A friend of mine alerted me to this transcript of Lieberman’s remarks:
“The political controversy that has swirled around Pastor Hagee reminds me of one of the unique lessons in the Bible about leadership. In Greek mythology, the leaders were flawless and virtual demi-gods. It was impossible for mere mortals to try to emulate them. The heroes of the Bible, however, are humans, great humans, but with human failings.
“Even Moses fell short of God’s expectations. He made a mistake and hit the rock rather than speaking to it as God commanded. His sister, the prophetess Miriam, sinned too when she spoke badly about Moses. But this didn’t make Moses and Miriam bad people or failed leaders. Their shortcomings were only part of the larger fabric of their remarkable lives of faith and service. And that’s the way the Bible and those who read it view them.
“And that’s why I would say Moses and Miriam were fortunate that they did not live in the merciless attack-counterattack political culture of our time which would undoubtedly have stressed their shortcomings and ignored their great deeds. I can only imagine what the bloggers of their day would have had to say about Moses and Miriam.”

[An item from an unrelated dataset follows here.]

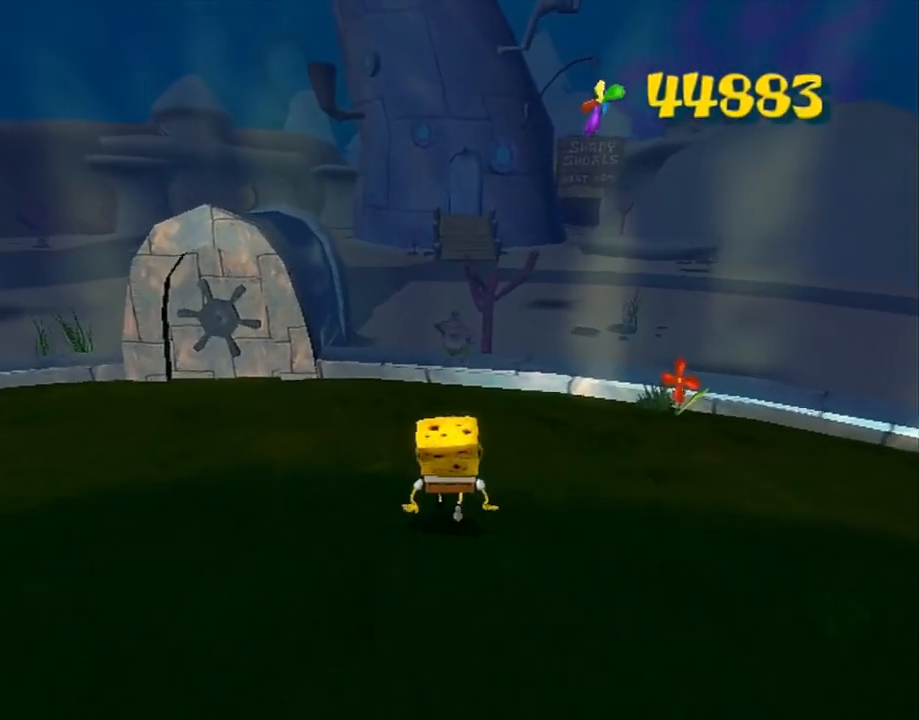
{"dt_ms": 500, "buttons": [], "left_stick": "up", "right_stick": "center", "button_events": []}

Keep in mind, Lieberman thinks liberal bloggers are foul-mouthed, and political leaders shouldn’t be associated with groups like MoveOn.org, but John Hagee is respectable because of his life work fighting anti-Semitism and building bridges between Christians and Jews.
I see. So, Lieberman is fine with the fact that Hagee’s support for Israel is “rooted in the belief that the Jewish state will — soon — be the site of Armageddon,” and his “brand of Christian Zionism closely links support for Israel to the end of the world and the conversion of the Jews to Christianity.”
And Lieberman is fine with the fact that Hagee believes Jews have been persecuted over the centuries, but it’s their own fault.
And Lieberman is fine with the fact that Hagee’s “support” for Israel is rooted in the notion that Hagee welcomes Israel’s destruction.
It’s not that Hagee loves Israel, so much as he foresees a blood-soaked war in the Middle East that leads to Jesus’ return, at which point the Jews who survive will become Christians. This is the man Lieberman wants to be associated with — and publicly compares to Moses.
For that matter, I’m emphasizing Jewish concerns, but let’s not forget that Hagee has also levied jaw-dropping attacks against Catholics, African Americans, women, Muslims, and gays.
The NYT reported, “Over 40,000 signatures were delivered to Mr. Lieberman’s office encouraging him not to speak at the event.” For the sake of what’s left of his reputation, he really should have listened.